» **Instruction**: In the records below, find the lines that include "valtys" and copy each.

» **Available records**:
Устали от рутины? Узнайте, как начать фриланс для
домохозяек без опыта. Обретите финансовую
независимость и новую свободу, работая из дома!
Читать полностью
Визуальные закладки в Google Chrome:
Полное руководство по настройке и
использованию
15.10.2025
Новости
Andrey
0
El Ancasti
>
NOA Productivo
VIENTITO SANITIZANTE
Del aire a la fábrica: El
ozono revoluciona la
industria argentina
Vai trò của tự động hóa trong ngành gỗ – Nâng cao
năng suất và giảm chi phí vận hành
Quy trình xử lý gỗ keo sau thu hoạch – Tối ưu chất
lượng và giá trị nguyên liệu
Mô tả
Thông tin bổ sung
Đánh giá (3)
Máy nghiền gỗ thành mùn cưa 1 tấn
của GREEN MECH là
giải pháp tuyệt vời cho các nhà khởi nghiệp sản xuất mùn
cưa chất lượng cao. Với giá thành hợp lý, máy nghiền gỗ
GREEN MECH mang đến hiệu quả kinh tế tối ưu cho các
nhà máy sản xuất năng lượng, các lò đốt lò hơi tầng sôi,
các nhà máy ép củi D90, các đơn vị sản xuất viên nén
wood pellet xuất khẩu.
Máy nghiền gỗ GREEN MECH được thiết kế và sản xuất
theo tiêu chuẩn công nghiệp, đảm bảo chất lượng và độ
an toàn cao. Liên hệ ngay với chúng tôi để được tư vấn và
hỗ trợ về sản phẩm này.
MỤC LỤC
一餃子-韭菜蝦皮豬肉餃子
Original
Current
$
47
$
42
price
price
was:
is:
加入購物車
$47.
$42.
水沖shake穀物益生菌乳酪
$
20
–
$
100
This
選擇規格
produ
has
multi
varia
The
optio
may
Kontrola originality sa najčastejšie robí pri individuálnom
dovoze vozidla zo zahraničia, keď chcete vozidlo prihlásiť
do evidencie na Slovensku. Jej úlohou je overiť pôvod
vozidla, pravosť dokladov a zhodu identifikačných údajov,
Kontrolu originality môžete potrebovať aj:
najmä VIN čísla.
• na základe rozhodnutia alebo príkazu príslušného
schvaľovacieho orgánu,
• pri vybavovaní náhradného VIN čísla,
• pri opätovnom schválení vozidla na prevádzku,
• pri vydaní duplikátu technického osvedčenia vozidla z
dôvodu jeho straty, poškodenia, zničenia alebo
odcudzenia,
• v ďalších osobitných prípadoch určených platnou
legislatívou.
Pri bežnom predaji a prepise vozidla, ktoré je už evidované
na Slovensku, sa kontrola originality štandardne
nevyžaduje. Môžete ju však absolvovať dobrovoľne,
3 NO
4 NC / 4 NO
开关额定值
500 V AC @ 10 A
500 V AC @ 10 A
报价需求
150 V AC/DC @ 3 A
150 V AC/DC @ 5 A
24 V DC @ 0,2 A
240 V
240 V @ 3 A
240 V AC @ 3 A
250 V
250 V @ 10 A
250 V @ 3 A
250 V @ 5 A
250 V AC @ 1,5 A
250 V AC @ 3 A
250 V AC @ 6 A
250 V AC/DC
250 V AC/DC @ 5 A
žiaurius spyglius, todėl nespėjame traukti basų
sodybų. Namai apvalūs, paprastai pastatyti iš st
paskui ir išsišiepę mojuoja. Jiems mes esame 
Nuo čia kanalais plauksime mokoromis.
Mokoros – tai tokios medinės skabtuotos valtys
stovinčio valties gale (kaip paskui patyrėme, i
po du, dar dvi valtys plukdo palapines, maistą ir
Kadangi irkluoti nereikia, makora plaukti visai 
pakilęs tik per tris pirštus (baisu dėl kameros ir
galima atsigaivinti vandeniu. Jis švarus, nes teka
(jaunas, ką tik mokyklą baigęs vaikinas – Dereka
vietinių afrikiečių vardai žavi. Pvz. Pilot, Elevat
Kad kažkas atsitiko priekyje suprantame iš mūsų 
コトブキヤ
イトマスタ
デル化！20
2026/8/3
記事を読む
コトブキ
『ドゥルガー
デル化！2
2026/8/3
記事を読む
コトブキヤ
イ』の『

==

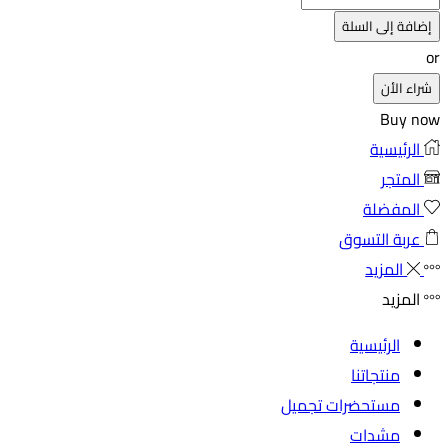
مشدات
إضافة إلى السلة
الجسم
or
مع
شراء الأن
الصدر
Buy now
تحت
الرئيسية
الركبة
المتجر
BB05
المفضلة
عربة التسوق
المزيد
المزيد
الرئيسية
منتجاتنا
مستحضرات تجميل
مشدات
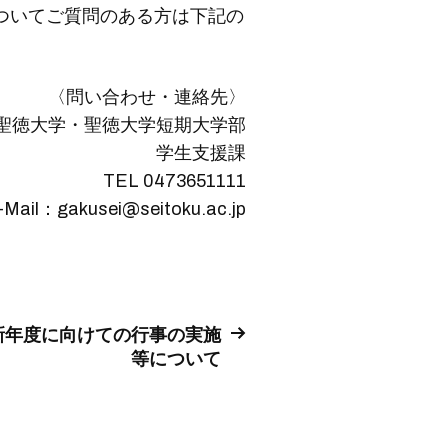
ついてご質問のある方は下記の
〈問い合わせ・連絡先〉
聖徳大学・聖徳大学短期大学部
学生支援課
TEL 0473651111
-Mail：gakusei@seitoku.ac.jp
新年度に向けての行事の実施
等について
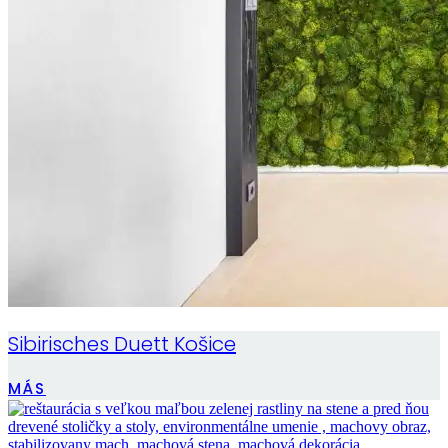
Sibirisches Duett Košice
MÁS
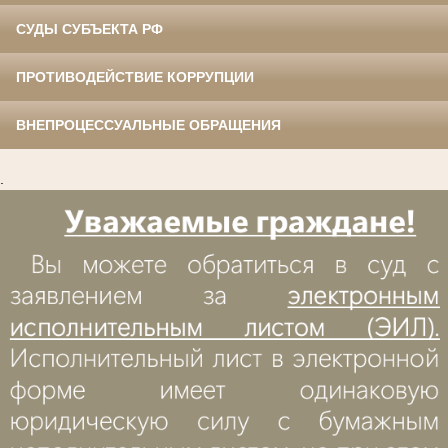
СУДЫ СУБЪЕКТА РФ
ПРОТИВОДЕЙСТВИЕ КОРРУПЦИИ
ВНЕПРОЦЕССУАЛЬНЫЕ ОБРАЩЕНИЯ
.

» **Problem solution**:
Mokoros – tai tokios medinės skabtuotos valtys
po du, dar dvi valtys plukdo palapines, maistą ir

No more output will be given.